Their richness in minerals makes apricots beneficial for anaemia, asthma, bronchitis, catarrh, diarrhoea, toxaemia, tuberculosis, and blood impurities.  They are excellent in diets designed to reduce weight and for the removal of skin pimples. Also, they aid in cases of constipation, the destruction of intestinal worms, the alleviation of gallstones and help to keep the heart muscles healthy.  In addition, the nectar of the apricot has little gas, especially when compared to apple juice that produces 90 percent as much gas as beans.

Firm apricots will ripen in a few days at room temperature.  However, when ripe they are very perishable and should be used immediately.  They keep only from 3 to 5 days in a refrigerator.

Apricots can be consumed fresh, canned, dried or frozen.  When tree-ripened and fresh, they are so delicious that, to many, it is crime to cook them.  Nevertheless, they are often cooked by themselves or as an ingredient in other dishes. Dried, they have an intense nippy full-flavoured taste, making them very delectable – to many the noblest product of apricots.  With cooking, they more than double in size – 1 pound dried makes about 4 1/2 cups cooked.

Although not as succulent as fresh or dried, the fruit can also be canned and frozen.  Canned, they usually contain a large amount of sugar and are not as healthful as the fresh or dried.  For freezing, they need very little preparation – only washing, cutting into halves and covering with a syrup containing ascorbic acid, then sealing and freezing.

Apricots can be purchased in all the above-mentioned fashions.  Fresh and dried, they can be eaten as snacks or stewed with water, sugar or honey.  When frozen they need only be thawed and when canned, as is, for desserts and light snacks.

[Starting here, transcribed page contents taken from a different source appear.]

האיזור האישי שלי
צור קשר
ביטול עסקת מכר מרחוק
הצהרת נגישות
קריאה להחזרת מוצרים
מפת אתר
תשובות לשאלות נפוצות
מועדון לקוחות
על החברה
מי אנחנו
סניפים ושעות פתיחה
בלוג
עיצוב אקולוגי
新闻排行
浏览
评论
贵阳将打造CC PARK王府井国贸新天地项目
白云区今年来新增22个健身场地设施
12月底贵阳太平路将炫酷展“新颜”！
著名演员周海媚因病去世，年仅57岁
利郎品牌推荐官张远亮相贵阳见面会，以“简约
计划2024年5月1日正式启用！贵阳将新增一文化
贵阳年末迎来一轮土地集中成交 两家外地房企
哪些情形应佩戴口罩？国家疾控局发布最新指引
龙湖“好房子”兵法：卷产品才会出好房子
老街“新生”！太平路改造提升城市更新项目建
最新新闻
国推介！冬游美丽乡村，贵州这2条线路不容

Apricots fresh, dried, canned or frozen can be used in baking products, ice cream, jam, jellies, puddings, salads, sherbets and stews.  In whatever type of dish these ‘golden seeds of the sun’ are employed, they give food a mouth-watering appeal. Their healthful qualities and pent up explosion of tangy flavour have stood the test of centuries.  Alike, for the peasants of Asia who have consumed them for hundreds of years or our modern astronauts, they have been and still are, a looked-forward-to, nourishing delight.